The Foreign Ministry's task force is now assuming that the Germans were known locally as missionaries. Johannes H. and his wife had prepared for their trip to Yemen with the help of an organization called Global Mission for Christ (WEC), which is based in the town of Eppstein in the state of Hesse and is a member of the German Evangelical Missions Association (AEM). According to the group's mission statement, "we see our mission mainly as the conversion of the peoples of the world who have not yet been reached."

According to the reconstruction of the abduction by German investigators of the Federal Criminal Police Office (BKA) and Yemeni officials, the group of foreigners, which comprised six devout Christians and three children, left the town of Saada in a Toyota SUV around 4pm on Friday June 12 to visit a doctor they knew who lived near the city. There, they drank tea before setting off again around 6pm. Witnesses report seeing the group being stopped by a number of armed men in a black Suzuki Vitara.

Around 6:45pm, one of the two young German women managed to call a German nurse, Rosa K., in Saada using her mobile phone. However the woman could not hear the caller very well and hung up. The investigators assume that the kidnappers executed three of their victims with shots to the head in a riverbed a short time later. Police later found a cartridge case next to one of the bodies.

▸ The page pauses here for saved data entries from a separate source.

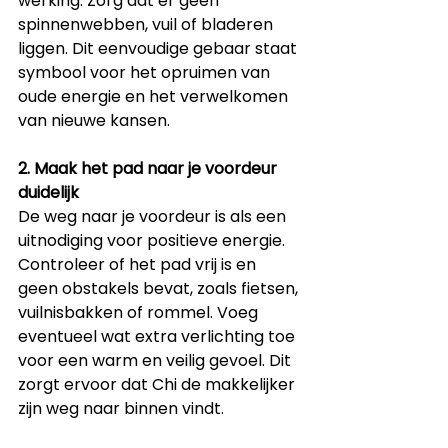
werking. Zorg dat er geen 
spinnenwebben, vuil of bladeren 
liggen. Dit eenvoudige gebaar staat 
symbool voor het opruimen van 
oude energie en het verwelkomen 
van nieuwe kansen.
2. Maak het pad naar je voordeur 
duidelijk
De weg naar je voordeur is als een 
uitnodiging voor positieve energie. 
Controleer of het pad vrij is en 
geen obstakels bevat, zoals fietsen, 
vuilnisbakken of rommel. Voeg 
eventueel wat extra verlichting toe 
voor een warm en veilig gevoel. Dit 
zorgt ervoor dat Chi de makkelijker 
zijn weg naar binnen vindt.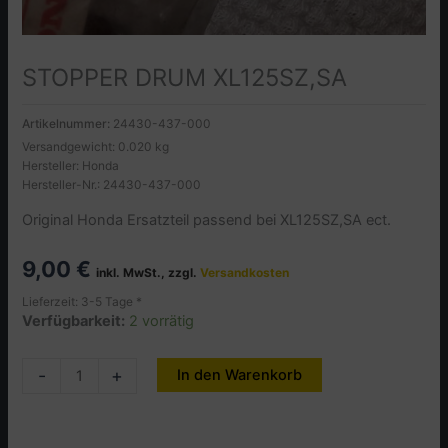
STOPPER DRUM XL125SZ,SA
Artikelnummer:
24430-437-000
Versandgewicht: 0.020 kg
Hersteller: Honda
Hersteller-Nr.: 24430-437-000
Original Honda Ersatzteil passend bei XL125SZ,SA ect.
9,00
€
inkl. MwSt., zzgl.
Versandkosten
Lieferzeit: 3-5 Tage *
Verfügbarkeit:
2 vorrätig
STOPPER
-
+
In den Warenkorb
Alternative:
DRUM
XL125SZ,SA
Menge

Because of the suspected link to the Germans' missionary activities, the Foreign Ministry task force sees Islamists as the likely perpetrators. The Yemeni government initially suspected a group of Shiite rebels led by Abd al-Malik al-Houthi. The group, however, has denied any responsibility. "We are looking for both the abductors and the abductees, whose safety is our main concern," Yahya al-Houthi, the Germany-based brother of the rebel leader, told SPIEGEL. If the rebels found the perpetrators they would hand them over to the authorities, Yahya al-Houthi said.

Yemeni Interior Minister Muttahar al-Masri told reporters Saturday that the group had been warned against going on the outing which led to their kidnapping. "The authorities received the threat of an attack and there was a warning given to the Germans asking them not to travel outside their area of work," al-Masri said, according to Reuters. The interior minister also said that authorities had received a report that the six remaining hostages were still alive but could not confirm it. Yemen has offered a $275,000 (€197,000) reward for information leading to the kidnappers' arrest.